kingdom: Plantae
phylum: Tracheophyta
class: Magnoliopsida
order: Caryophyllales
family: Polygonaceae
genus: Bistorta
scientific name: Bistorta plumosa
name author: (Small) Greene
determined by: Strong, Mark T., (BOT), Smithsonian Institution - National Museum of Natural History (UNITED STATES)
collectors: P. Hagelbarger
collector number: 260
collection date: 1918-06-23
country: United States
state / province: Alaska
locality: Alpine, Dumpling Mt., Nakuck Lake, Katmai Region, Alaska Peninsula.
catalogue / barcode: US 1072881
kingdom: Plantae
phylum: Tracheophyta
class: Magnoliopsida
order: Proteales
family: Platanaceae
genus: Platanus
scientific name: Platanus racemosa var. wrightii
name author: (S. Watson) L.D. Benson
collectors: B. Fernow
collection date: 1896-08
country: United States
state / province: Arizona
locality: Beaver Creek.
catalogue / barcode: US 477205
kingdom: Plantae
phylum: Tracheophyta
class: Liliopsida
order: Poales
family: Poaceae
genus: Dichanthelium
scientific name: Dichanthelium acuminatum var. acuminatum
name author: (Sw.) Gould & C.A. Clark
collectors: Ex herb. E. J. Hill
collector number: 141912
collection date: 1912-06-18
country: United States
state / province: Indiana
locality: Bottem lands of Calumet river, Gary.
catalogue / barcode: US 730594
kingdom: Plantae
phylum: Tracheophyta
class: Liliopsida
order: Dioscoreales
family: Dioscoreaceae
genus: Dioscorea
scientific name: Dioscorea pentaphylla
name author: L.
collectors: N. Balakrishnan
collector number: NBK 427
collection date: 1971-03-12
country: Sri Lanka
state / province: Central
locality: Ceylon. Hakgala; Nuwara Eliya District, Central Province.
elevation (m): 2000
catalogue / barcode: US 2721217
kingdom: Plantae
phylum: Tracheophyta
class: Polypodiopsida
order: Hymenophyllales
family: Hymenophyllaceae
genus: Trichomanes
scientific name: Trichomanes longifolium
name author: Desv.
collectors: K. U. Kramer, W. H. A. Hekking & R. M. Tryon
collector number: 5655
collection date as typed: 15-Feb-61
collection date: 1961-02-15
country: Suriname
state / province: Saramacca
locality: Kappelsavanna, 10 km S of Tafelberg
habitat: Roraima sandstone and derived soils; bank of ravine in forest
════
What to do:
Turn each line of the listing above into a string in a JSON list, one string per line, skipping blank lines.

Written response:
[
  "kingdom: Plantae",
  "phylum: Tracheophyta",
  "class: Magnoliopsida",
  "order: Caryophyllales",
  "family: Polygonaceae",
  "genus: Bistorta",
  "scientific name: Bistorta plumosa",
  "name author: (Small) Greene",
  "determined by: Strong, Mark T., (BOT), Smithsonian Institution - National Museum of Natural History (UNITED STATES)",
  "collectors: P. Hagelbarger",
  "collector number: 260",
  "collection date: 1918-06-23",
  "country: United States",
  "state / province: Alaska",
  "locality: Alpine, Dumpling Mt., Nakuck Lake, Katmai Region, Alaska Peninsula.",
  "catalogue / barcode: US 1072881",
  "kingdom: Plantae",
  "phylum: Tracheophyta",
  "class: Magnoliopsida",
  "order: Proteales",
  "family: Platanaceae",
  "genus: Platanus",
  "scientific name: Platanus racemosa var. wrightii",
  "name author: (S. Watson) L.D. Benson",
  "collectors: B. Fernow",
  "collection date: 1896-08",
  "country: United States",
  "state / province: Arizona",
  "locality: Beaver Creek.",
  "catalogue / barcode: US 477205",
  "kingdom: Plantae",
  "phylum: Tracheophyta",
  "class: Liliopsida",
  "order: Poales",
  "family: Poaceae",
  "genus: Dichanthelium",
  "scientific name: Dichanthelium acuminatum var. acuminatum",
  "name author: (Sw.) Gould & C.A. Clark",
  "collectors: Ex herb. E. J. Hill",
  "collector number: 141912",
  "collection date: 1912-06-18",
  "country: United States",
  "state / province: Indiana",
  "locality: Bottem lands of Calumet river, Gary.",
  "catalogue / barcode: US 730594",
  "kingdom: Plantae",
  "phylum: Tracheophyta",
  "class: Liliopsida",
  "order: Dioscoreales",
  "family: Dioscoreaceae",
  "genus: Dioscorea",
  "scientific name: Dioscorea pentaphylla",
  "name author: L.",
  "collectors: N. Balakrishnan",
  "collector number: NBK 427",
  "collection date: 1971-03-12",
  "country: Sri Lanka",
  "state / province: Central",
  "locality: Ceylon. Hakgala; Nuwara Eliya District, Central Province.",
  "elevation (m): 2000",
  "catalogue / barcode: US 2721217",
  "kingdom: Plantae",
  "phylum: Tracheophyta",
  "class: Polypodiopsida",
  "order: Hymenophyllales",
  "family: Hymenophyllaceae",
  "genus: Trichomanes",
  "scientific name: Trichomanes longifolium",
  "name author: Desv.",
  "collectors: K. U. Kramer, W. H. A. Hekking & R. M. Tryon",
  "collector number: 5655",
  "collection date as typed: 15-Feb-61",
  "collection date: 1961-02-15",
  "country: Suriname",
  "state / province: Saramacca",
  "locality: Kappelsavanna, 10 km S of Tafelberg",
  "habitat: Roraima sandstone and derived soils; bank of ravine in forest"
]